:: Task to carry out ::
Check every line of the records below for the string "tecnología" and copy the ones that have it.

:: Source data ::
◇ ◇ ◇

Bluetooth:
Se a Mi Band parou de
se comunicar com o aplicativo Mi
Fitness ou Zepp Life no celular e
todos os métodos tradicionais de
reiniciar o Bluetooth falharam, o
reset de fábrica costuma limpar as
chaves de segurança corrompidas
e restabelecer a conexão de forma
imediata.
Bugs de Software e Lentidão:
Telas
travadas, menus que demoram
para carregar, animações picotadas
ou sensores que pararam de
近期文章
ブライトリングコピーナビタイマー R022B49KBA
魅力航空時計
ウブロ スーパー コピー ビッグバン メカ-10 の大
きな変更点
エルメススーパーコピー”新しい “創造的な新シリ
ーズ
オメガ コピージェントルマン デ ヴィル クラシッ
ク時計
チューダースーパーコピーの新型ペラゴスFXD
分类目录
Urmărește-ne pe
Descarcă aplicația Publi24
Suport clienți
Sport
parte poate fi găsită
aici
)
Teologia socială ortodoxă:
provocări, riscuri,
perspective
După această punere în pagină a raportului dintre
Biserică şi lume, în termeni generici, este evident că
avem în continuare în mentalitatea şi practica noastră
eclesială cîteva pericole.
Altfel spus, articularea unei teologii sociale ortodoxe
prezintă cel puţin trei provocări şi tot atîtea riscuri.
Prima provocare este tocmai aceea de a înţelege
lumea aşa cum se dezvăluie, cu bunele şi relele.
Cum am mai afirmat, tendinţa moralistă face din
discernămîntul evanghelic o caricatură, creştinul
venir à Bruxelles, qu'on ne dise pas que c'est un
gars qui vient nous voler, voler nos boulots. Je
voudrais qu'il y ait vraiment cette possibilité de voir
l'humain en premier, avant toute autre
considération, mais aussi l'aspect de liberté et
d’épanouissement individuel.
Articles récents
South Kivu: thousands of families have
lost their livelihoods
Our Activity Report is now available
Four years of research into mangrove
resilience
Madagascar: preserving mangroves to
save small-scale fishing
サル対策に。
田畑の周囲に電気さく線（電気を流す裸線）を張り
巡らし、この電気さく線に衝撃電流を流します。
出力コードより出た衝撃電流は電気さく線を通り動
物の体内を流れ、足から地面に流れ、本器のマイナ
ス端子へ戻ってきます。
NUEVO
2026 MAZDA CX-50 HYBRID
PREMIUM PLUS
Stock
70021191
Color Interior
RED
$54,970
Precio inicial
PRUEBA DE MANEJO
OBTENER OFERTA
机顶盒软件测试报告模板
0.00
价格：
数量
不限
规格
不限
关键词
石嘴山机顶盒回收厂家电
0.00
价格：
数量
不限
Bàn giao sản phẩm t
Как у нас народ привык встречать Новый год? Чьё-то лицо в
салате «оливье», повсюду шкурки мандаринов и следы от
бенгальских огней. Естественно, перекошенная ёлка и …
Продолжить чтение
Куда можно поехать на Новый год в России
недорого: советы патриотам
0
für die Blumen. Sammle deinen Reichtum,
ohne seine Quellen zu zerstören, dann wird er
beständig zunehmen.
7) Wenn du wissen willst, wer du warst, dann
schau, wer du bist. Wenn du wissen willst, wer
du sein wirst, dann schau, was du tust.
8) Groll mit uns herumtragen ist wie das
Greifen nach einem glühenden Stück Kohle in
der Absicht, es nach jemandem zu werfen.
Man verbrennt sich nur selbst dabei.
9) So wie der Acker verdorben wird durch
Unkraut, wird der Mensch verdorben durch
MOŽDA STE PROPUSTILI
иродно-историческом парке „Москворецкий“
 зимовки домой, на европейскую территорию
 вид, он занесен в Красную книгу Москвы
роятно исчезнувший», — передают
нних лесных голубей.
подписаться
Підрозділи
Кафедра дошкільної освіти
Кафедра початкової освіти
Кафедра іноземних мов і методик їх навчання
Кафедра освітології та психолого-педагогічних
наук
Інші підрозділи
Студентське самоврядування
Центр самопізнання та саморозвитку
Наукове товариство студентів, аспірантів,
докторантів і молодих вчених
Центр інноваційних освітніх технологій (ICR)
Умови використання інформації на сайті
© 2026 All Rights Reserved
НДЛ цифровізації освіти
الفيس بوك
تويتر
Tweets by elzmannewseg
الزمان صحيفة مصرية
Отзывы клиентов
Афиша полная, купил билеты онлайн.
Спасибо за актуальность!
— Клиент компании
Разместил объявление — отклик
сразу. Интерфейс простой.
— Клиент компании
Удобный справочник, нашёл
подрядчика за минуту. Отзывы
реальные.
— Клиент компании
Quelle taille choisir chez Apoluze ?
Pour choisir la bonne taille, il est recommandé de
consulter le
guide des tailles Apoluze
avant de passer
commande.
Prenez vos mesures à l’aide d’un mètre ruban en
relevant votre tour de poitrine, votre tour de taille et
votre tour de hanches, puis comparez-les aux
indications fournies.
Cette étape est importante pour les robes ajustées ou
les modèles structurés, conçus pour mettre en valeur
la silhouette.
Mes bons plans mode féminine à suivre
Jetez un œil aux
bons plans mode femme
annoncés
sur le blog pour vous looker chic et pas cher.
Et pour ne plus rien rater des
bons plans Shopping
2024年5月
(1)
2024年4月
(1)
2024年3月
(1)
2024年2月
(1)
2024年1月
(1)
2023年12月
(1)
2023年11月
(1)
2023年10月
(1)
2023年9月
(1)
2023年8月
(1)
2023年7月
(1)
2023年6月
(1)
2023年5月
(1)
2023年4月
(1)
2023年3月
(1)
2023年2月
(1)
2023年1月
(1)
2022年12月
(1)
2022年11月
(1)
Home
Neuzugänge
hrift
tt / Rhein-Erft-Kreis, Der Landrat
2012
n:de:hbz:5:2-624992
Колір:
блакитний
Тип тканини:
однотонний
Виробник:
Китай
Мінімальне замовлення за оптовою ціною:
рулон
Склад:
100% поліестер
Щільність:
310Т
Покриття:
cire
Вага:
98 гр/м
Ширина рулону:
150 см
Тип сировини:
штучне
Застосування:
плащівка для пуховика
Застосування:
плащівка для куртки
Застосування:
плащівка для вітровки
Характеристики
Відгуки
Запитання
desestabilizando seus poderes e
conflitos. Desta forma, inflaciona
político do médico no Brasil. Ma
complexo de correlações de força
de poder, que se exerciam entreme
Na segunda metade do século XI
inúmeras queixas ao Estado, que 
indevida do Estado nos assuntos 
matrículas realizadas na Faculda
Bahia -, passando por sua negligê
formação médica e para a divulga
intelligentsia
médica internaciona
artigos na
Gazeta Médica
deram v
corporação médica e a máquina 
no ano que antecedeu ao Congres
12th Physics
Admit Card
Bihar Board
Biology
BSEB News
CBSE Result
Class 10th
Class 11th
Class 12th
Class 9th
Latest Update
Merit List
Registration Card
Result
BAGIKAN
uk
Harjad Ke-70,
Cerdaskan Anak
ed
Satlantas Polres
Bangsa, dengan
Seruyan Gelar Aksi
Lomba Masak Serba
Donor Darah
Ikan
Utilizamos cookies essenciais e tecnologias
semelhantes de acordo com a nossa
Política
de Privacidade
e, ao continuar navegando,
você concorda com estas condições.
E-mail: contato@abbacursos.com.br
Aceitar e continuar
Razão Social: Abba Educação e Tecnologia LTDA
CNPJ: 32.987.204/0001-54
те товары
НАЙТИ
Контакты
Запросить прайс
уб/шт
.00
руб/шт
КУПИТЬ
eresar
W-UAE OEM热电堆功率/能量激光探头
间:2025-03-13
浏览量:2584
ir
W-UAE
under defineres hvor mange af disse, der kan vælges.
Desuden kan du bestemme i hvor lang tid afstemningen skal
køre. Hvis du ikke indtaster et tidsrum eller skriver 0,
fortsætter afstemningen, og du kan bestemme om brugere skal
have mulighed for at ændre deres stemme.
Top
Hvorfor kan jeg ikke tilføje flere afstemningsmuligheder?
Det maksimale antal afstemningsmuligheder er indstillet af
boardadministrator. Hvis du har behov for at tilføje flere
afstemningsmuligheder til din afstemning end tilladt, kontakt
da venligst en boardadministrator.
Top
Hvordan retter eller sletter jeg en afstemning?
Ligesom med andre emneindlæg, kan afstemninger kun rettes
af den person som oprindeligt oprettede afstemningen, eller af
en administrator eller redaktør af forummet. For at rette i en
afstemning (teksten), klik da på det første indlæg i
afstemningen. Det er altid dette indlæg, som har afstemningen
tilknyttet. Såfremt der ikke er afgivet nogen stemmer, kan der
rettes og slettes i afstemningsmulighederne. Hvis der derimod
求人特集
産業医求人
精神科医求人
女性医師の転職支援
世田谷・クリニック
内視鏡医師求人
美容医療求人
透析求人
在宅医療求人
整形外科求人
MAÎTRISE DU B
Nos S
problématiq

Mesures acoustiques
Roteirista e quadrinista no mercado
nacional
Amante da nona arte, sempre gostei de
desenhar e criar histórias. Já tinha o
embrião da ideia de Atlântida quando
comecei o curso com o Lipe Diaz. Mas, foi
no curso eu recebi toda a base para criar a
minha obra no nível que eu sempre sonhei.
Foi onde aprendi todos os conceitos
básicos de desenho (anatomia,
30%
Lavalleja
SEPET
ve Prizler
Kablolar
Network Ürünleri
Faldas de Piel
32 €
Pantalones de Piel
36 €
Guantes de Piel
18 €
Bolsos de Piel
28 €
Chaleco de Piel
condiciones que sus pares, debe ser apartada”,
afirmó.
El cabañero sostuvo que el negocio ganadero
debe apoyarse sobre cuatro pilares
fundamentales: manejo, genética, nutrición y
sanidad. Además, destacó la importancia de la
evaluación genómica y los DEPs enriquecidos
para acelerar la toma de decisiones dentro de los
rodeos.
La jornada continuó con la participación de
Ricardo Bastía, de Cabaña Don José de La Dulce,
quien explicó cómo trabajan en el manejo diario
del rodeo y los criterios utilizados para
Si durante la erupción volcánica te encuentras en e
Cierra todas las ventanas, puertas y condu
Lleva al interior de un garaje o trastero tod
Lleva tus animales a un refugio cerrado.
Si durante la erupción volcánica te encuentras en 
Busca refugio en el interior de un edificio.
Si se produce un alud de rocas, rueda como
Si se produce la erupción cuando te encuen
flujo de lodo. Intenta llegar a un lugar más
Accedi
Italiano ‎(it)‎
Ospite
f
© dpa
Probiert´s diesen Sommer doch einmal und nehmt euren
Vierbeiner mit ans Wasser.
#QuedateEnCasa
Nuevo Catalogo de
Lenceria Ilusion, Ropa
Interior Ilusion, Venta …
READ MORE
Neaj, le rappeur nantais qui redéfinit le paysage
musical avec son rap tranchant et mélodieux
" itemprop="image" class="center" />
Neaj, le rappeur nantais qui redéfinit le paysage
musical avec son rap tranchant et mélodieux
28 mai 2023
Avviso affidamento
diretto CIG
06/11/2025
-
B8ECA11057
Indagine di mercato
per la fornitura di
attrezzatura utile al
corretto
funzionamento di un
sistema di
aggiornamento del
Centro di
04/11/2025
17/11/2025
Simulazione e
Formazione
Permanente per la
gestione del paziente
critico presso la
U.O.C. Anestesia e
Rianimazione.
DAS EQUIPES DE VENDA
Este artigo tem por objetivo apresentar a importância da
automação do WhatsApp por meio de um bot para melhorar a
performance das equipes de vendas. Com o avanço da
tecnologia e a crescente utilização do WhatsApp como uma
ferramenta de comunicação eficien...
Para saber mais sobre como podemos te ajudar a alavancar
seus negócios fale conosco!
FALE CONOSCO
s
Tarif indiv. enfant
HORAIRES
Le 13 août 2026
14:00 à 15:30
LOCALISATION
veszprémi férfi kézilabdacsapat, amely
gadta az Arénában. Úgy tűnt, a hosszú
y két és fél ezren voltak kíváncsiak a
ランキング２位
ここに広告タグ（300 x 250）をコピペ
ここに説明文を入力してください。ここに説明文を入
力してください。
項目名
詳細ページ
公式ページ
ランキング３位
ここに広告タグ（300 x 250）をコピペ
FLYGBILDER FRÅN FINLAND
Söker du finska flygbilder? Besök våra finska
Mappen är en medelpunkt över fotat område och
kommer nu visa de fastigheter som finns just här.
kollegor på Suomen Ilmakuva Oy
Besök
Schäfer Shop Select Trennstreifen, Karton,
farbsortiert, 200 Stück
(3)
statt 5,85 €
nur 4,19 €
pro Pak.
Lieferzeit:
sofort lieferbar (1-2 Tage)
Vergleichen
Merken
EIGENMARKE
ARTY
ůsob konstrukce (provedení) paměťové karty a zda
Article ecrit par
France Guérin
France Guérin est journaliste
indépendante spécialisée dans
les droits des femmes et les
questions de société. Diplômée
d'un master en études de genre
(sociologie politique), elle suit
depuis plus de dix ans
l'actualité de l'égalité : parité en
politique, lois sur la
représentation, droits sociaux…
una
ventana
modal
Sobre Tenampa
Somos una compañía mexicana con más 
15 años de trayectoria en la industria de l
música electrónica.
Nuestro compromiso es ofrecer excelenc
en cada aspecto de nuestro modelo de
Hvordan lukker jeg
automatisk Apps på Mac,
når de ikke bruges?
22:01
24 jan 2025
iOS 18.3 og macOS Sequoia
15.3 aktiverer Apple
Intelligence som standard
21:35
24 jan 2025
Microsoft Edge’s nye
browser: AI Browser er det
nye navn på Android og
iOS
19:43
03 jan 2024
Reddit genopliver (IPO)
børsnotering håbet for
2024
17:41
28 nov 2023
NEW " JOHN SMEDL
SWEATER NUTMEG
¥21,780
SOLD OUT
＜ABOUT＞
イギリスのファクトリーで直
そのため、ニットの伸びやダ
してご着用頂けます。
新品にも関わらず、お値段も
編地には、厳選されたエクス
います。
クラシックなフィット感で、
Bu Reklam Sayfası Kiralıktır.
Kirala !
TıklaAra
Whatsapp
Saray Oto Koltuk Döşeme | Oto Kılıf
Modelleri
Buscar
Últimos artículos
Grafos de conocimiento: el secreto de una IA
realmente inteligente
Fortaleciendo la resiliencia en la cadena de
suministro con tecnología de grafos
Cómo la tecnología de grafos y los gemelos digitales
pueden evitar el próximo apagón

◇ ◇ ◇

:: Task result ::
suministro con tecnología de grafos
Cómo la tecnología de grafos y los gemelos digitales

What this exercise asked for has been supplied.